**Supplied entries:**
[Start of section]

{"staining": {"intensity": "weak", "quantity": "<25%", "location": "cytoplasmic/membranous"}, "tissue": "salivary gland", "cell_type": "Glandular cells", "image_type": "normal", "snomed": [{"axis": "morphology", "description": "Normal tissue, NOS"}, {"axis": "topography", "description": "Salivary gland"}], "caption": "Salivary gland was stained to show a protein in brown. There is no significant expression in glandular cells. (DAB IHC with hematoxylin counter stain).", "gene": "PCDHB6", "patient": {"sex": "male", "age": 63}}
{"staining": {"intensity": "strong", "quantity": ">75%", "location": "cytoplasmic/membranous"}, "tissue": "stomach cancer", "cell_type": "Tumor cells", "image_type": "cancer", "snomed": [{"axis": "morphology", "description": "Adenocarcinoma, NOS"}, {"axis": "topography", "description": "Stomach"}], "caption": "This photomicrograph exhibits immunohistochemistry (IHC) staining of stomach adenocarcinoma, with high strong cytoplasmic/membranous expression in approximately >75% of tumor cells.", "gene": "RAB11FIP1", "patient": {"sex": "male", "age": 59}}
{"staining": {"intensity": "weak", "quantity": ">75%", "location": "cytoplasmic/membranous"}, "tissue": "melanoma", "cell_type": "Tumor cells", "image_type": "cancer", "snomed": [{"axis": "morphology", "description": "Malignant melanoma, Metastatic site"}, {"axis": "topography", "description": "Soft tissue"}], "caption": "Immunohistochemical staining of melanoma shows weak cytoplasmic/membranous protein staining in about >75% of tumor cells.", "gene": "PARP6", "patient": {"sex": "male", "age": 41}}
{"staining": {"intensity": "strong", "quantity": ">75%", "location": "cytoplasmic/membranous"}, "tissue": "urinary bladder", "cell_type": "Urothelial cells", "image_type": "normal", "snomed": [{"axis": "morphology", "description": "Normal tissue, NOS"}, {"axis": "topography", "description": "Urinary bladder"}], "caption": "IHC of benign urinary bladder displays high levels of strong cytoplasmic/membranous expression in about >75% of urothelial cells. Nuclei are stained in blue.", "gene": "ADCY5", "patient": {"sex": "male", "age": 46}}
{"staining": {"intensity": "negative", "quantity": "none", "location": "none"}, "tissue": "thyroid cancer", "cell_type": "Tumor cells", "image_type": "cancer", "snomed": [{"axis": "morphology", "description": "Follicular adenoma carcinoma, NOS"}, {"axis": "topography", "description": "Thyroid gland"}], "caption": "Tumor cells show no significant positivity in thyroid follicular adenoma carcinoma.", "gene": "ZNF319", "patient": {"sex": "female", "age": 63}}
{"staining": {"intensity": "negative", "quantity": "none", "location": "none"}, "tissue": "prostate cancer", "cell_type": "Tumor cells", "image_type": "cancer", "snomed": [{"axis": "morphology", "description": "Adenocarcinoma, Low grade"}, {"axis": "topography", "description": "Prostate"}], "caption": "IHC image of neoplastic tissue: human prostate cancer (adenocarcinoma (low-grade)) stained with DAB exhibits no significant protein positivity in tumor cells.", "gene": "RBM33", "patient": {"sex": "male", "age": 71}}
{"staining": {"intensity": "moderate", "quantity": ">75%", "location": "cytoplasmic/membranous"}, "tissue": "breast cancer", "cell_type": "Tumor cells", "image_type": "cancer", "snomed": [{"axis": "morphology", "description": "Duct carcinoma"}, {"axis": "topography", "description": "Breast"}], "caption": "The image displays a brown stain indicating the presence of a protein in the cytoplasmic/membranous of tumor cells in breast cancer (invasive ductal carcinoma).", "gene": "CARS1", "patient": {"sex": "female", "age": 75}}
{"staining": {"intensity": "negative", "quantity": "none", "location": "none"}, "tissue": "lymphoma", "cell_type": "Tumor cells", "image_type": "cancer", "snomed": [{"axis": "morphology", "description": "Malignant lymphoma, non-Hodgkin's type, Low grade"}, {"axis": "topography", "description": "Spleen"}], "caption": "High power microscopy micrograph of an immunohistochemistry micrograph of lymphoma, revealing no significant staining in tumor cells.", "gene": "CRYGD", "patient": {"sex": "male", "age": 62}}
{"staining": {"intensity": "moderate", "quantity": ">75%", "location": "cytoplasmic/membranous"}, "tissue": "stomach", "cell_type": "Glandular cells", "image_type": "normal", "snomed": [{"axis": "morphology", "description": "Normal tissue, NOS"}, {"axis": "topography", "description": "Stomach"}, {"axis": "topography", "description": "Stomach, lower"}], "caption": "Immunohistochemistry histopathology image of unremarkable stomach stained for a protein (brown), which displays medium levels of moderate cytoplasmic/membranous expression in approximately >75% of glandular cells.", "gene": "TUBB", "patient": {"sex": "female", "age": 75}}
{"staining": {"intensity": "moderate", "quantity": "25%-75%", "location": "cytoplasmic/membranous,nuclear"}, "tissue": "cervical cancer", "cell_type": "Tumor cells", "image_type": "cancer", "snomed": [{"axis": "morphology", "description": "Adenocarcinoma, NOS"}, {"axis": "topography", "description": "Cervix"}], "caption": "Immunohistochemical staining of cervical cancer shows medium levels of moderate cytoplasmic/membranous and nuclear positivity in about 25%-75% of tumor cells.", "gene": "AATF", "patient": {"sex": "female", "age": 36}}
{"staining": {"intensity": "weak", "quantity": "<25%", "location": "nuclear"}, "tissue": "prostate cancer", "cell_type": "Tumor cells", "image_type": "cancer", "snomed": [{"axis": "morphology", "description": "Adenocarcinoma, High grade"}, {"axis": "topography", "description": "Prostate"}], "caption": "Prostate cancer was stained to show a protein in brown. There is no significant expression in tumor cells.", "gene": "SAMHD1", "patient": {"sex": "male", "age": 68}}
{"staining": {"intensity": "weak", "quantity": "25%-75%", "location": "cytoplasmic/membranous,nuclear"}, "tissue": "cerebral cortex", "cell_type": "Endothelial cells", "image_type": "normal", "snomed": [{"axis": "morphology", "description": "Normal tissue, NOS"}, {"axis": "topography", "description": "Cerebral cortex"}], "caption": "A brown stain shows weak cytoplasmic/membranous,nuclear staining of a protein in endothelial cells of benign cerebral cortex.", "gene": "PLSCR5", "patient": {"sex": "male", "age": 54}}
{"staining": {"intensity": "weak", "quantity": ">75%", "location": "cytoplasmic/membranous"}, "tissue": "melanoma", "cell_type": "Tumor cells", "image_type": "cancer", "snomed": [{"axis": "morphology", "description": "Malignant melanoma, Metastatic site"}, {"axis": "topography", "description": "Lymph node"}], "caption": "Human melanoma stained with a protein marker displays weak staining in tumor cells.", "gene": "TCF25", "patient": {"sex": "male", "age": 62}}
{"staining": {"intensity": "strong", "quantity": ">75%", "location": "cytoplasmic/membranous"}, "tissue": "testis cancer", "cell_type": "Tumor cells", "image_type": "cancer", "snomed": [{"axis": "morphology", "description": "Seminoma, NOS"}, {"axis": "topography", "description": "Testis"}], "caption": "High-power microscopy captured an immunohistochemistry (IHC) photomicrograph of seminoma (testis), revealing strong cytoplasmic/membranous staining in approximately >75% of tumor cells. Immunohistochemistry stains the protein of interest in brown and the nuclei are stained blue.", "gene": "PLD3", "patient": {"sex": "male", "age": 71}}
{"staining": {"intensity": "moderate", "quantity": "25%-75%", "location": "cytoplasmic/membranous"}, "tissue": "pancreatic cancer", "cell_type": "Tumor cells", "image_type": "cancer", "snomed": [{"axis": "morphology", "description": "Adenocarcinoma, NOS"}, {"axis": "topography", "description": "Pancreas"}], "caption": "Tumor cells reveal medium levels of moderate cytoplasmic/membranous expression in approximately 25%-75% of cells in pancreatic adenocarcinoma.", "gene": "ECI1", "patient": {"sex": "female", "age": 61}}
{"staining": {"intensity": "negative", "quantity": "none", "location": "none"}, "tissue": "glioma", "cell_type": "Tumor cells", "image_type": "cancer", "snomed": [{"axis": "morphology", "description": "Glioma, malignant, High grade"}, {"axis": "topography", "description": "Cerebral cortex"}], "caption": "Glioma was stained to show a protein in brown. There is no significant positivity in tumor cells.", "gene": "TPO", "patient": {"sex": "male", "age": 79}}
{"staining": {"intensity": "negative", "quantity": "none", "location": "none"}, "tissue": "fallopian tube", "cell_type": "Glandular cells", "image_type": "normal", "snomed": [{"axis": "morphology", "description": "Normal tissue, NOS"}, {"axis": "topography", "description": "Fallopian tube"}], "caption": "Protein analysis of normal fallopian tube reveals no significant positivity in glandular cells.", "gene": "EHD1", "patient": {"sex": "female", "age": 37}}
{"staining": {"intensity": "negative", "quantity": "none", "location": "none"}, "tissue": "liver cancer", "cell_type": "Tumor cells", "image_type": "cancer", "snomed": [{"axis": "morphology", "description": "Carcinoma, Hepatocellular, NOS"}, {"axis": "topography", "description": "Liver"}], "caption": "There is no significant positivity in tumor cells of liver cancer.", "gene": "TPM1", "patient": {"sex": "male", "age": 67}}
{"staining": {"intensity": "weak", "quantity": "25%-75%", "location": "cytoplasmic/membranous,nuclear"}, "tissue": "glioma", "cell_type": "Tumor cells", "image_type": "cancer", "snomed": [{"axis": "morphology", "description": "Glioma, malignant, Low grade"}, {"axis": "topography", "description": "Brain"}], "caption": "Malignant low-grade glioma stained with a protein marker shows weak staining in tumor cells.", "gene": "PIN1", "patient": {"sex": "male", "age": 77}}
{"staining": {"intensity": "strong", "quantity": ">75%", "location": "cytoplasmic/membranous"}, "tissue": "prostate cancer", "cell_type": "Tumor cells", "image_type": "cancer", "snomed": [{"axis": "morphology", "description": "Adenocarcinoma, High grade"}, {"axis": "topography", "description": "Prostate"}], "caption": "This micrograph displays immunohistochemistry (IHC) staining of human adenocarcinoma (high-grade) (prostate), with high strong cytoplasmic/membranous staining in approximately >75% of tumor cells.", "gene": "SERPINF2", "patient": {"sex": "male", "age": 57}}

[End of section]

**What the exercise asks:**
The result should be every line of the material that contains the word "Prostate", so copy those lines.

**Exercise response:**
{"staining": {"intensity": "negative", "quantity": "none", "location": "none"}, "tissue": "prostate cancer", "cell_type": "Tumor cells", "image_type": "cancer", "snomed": [{"axis": "morphology", "description": "Adenocarcinoma, Low grade"}, {"axis": "topography", "description": "Prostate"}], "caption": "IHC image of neoplastic tissue: human prostate cancer (adenocarcinoma (low-grade)) stained with DAB exhibits no significant protein positivity in tumor cells.", "gene": "RBM33", "patient": {"sex": "male", "age": 71}}
{"staining": {"intensity": "weak", "quantity": "<25%", "location": "nuclear"}, "tissue": "prostate cancer", "cell_type": "Tumor cells", "image_type": "cancer", "snomed": [{"axis": "morphology", "description": "Adenocarcinoma, High grade"}, {"axis": "topography", "description": "Prostate"}], "caption": "Prostate cancer was stained to show a protein in brown. There is no significant expression in tumor cells.", "gene": "SAMHD1", "patient": {"sex": "male", "age": 68}}
{"staining": {"intensity": "strong", "quantity": ">75%", "location": "cytoplasmic/membranous"}, "tissue": "prostate cancer", "cell_type": "Tumor cells", "image_type": "cancer", "snomed": [{"axis": "morphology", "description": "Adenocarcinoma, High grade"}, {"axis": "topography", "description": "Prostate"}], "caption": "This micrograph displays immunohistochemistry (IHC) staining of human adenocarcinoma (high-grade) (prostate), with high strong cytoplasmic/membranous staining in approximately >75% of tumor cells.", "gene": "SERPINF2", "patient": {"sex": "male", "age": 57}}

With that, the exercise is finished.